Was mir bleibt? Das Hier, Jetzt, Heute:

Trachtet zuerst nach dem Reich Gottes und nach seiner Gerechtigkeit, so wird euch das alles zufallen. Darum sorgt nicht für morgen, denn der morgige Tag wird für das Seine sorgen. Es ist genug, dass jeder Tag seine eigene Plage hat.  (insgesamt: Matthäus 6, 25-34)
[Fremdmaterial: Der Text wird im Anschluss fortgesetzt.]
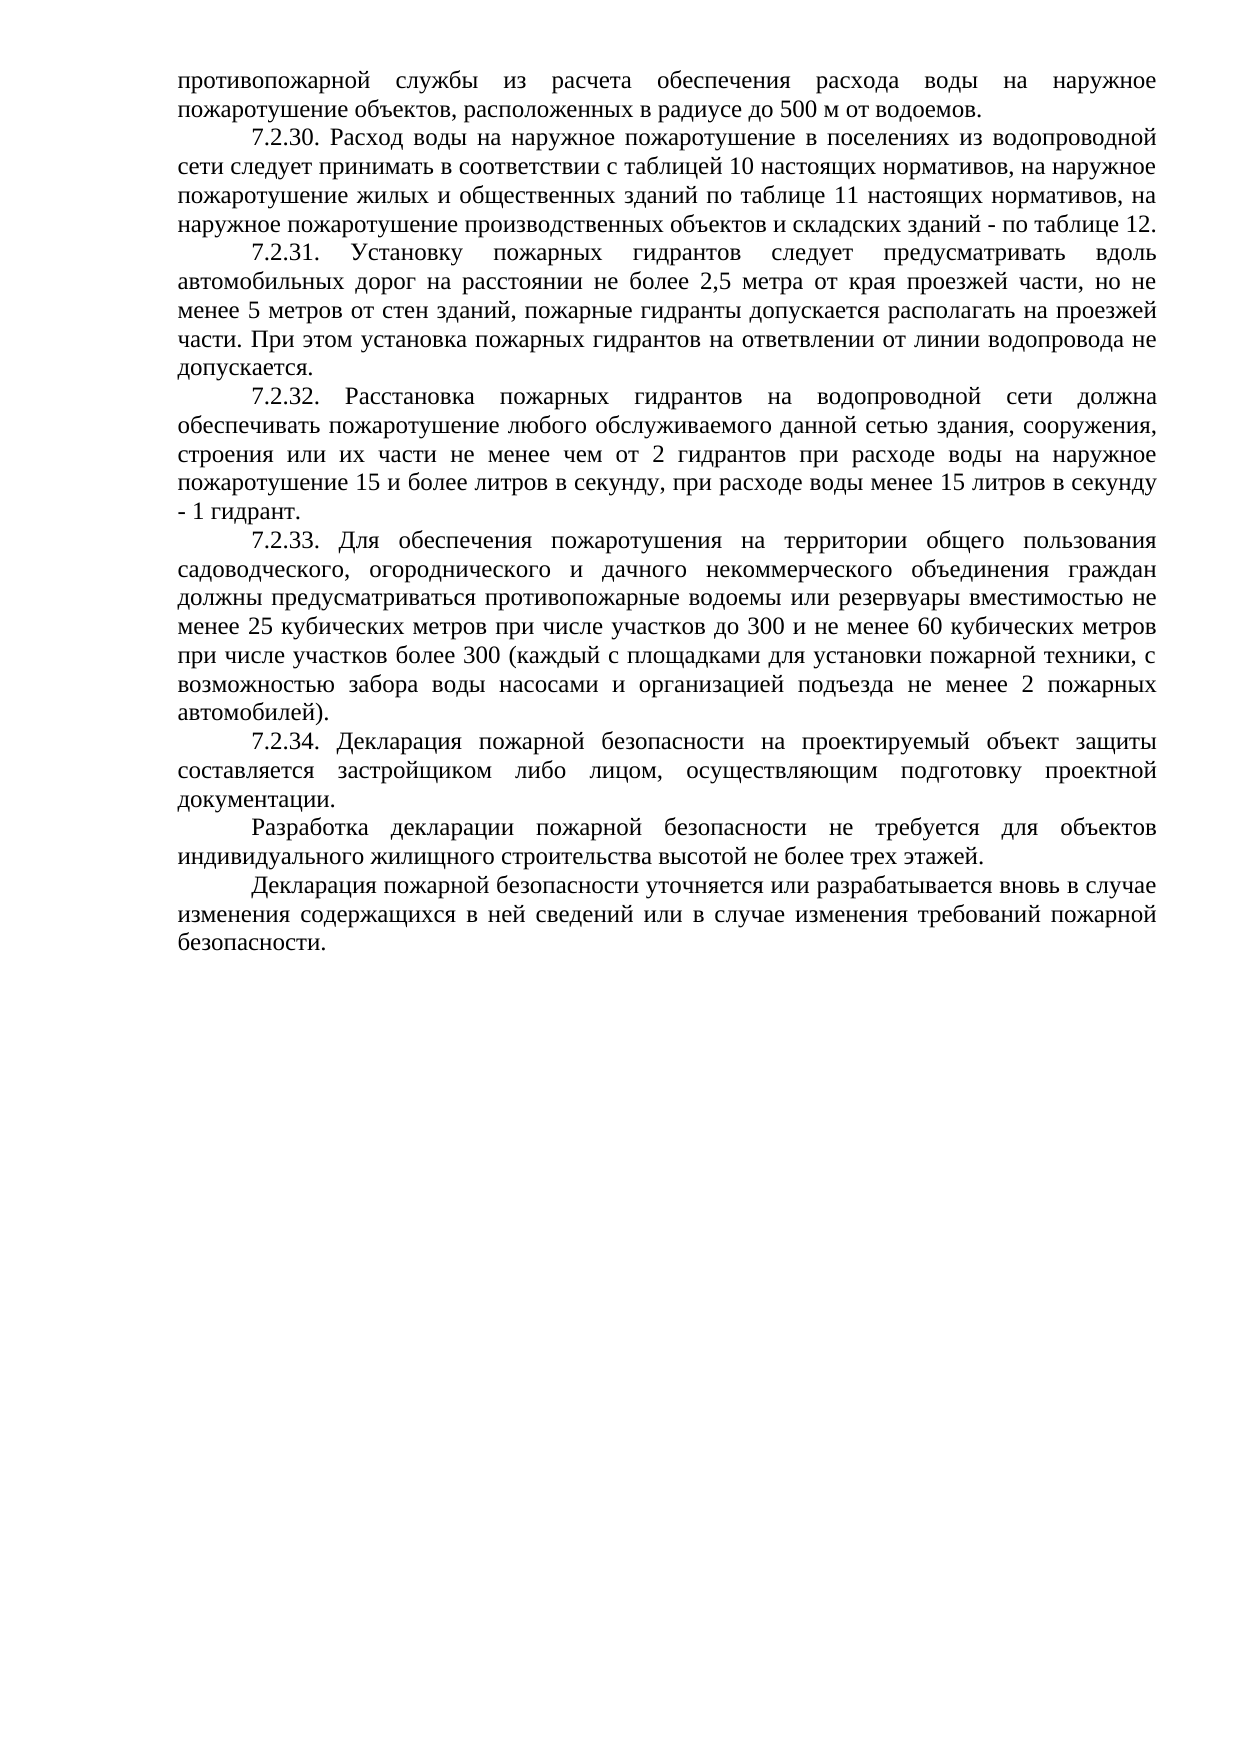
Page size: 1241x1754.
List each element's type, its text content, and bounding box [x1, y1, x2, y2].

Wenn ich mich beständig um mich selbst sorge, dauernd ängstlich und misstrauisch in die Zukunft blicke, dann ist das so wie der Kreisel, der sich beständig um sich selber dreht – und trotzdem irgendwann ins Schlingern gerät und umfällt. Jesus stellt uns hier etwas ganz anderes ins Zentrum: „Trachtet zuerst nach dem Reich Gottes und nach seiner Gerechtigkeit!“

Sie meinen, man müsste aber doch auch für sich selbst sorgen? Sie müssten das viel mehr als bisher in Ihrem Leben? – Sie haben völlig recht! Also fangen Sie bitte heute damit an, nicht erst morgen! Sie können heute vielleicht am besten für sich sorgen, indem Sie aufhören, sich so sehr um sich und um Ihr Morgen zu sorgen! Für sich sorgen heute – ja! Vernünftige Vorsorge für Morgen – Ja! Aber Ihr Leben als Ganzes, Ihre Zukunft, Ihr Schicksal, die Heilung und Vollendung Ihres Lebens – lassen Sie das bitte Gottes Sorge sein!

Gebet:

Gott, vor Dir spreche ich meine zwei oder drei größten Sorgen aus: (…)
Du weißt, wie sehr mich das umtreibt. Ich lege das alles in Deine Hand. Ich lege mich selbst in Deine Hand. Lass mich Deine Sorge sein! Amen.